Much attention has been on the issue of Sikhs carrying knives. It is bizarre and stupid that we allow one particular ethno-religious group to carry lethal weapons which are illegal for any other resident or citizen of the country, especially when British women aren’t even allowed to carry pepper spray for self-defence. This exemption must now end.
But in many ways the behaviour of the police in this situation is far worse. There are plenty of dangerous, violent thugs in the country. Some have families who will try to conceal their crimes. But the police are supposed to treat us all equally under the law. Or rather, they were, until the wicked, lethal doctrine of anti-racism captured them.
The police chose to ignore the evidence in front of them in order to believe the Sikh family shouting about ‘racism’. The police ignored the appeals of the 18-year-old white boy bleeding out in front of them. Decades of training on ‘anti-racism’, fear of being labelled ‘racist’, fear of not listening to minority groups. All of these no doubt played a part. This pernicious doctrine of anti-racism has captured the police since the Macpherson report labelled them ‘institutionally racist’. Whatever they were in the 1990s, it seems that our police are now institutionally anti-white.
In The Times, Paul Johnson criticises those that say the government has not raised taxes or intervened enough on the economy.
Meanwhile, the pretenders to the throne appear as unprepared for office as the current prime minister was two years ago.
I’m delighted that both Andy Burnham and Wes Streeting are talking about reforming our capital taxes. Capital gains tax is in need of reform. But look at its scale. It raises about £20 billion of £1,100 billion of total revenue. Wise reforms would struggle to increase that by more than a small number of billions. Burnham’s call for a land tax I also agree with. But our problem here is not that we tax land and property too little. By international standards we tax it rather a lot. The problem is our current system is catastrophically damaging. Yes, please reform it. No, don’t pretend that is a way to repair the public finances. And please don’t claim that a wealth tax is the answer to all our ills.
As for Burnham’s general schtick that the current government hasn’t been left wing or interventionist enough. One does wonder whether he has been paying attention. This is, after all, a government that has increased taxes by something like £60 billion and public spending by a lot more than that, has substantially raised the minimum wage, is bringing rail and steel into public ownership, has scrapped the two-child limit and abandoned any effort at welfare reform, is stopping exploration in the North Sea and going hell-for-leather for net zero, and is implementing transformational additional regulation of employment and of rental housing. This is no Blairite tribute act.
The overall impression is that both those occupying the highest office and those vying for it have lost the capacity to focus on underlying problems while continually chasing the next day’s headlines. Any organisation which spends all its time firefighting, while neglecting to focus on its underlying problems and on its strategy will inevitably fail. So it is with governments.
In The Spectator, Michael Gove laments a political class addicted to policy gimmicks and unable to debate the big issues defining our age.
Only last week Rachel Reeves made an emergency fiscal statement to the house, responding to the consequences of war in the Middle East. The most significant headline measure was a VAT cut on fairs, zoos and theme parks. A titanic battle has been raging between a theocratic state sponsoring terror networks bent on acquiring nuclear capability and the world’s pre-eminent military and economic power. That war has choked off the world’s oil supplies, undermined the principle of global freedom of navigation and undermined food security. And our finance minister’s response is to shave a few quid off a day out at Alton Towers.

========

— TASK DETAILS —
Reproduce, word for word, the passage of the political commentary above that begins with the words "Much attention has" and ends with "anti-racism captured them.".

— DATA ROWS —
========

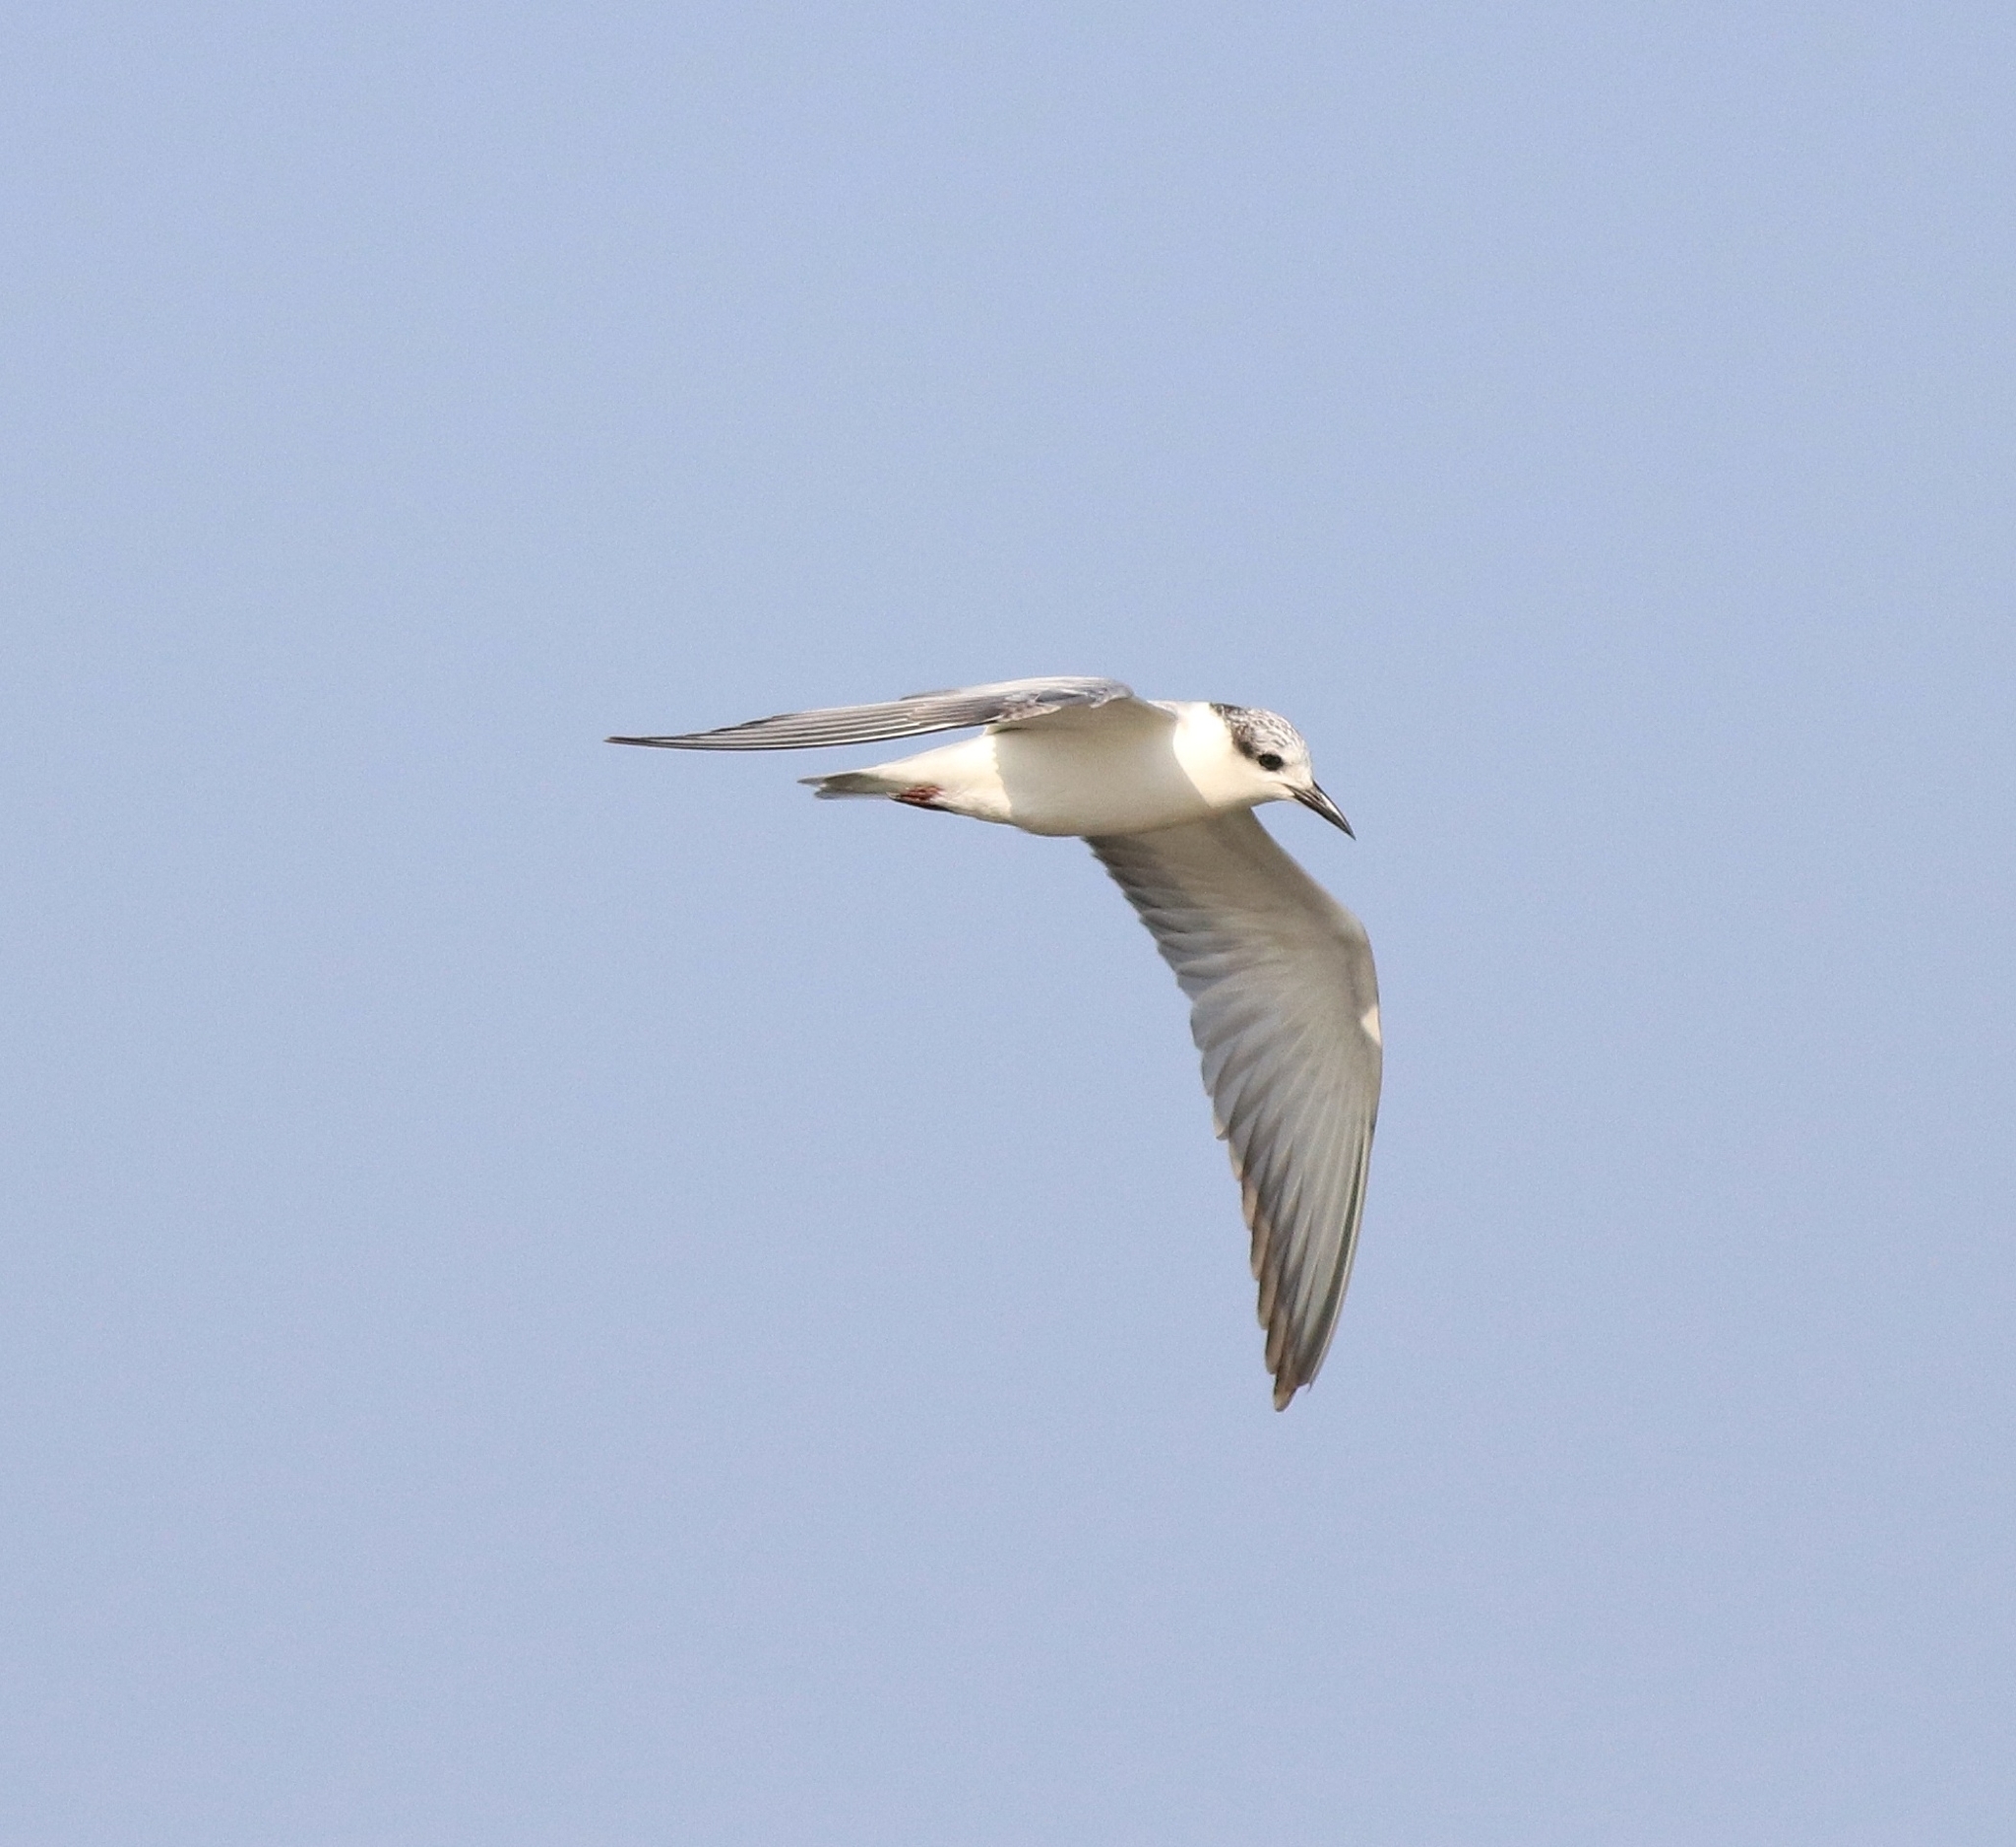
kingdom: Animalia
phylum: Chordata
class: Aves
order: Charadriiformes
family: Laridae
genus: Chlidonias
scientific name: Chlidonias hybrida
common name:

========

— THE OUTPUT —
Much attention has been on the issue of Sikhs carrying knives. It is bizarre and stupid that we allow one particular ethno-religious group to carry lethal weapons which are illegal for any other resident or citizen of the country, especially when British women aren’t even allowed to carry pepper spray for self-defence. This exemption must now end.
But in many ways the behaviour of the police in this situation is far worse. There are plenty of dangerous, violent thugs in the country. Some have families who will try to conceal their crimes. But the police are supposed to treat us all equally under the law. Or rather, they were, until the wicked, lethal doctrine of anti-racism captured them.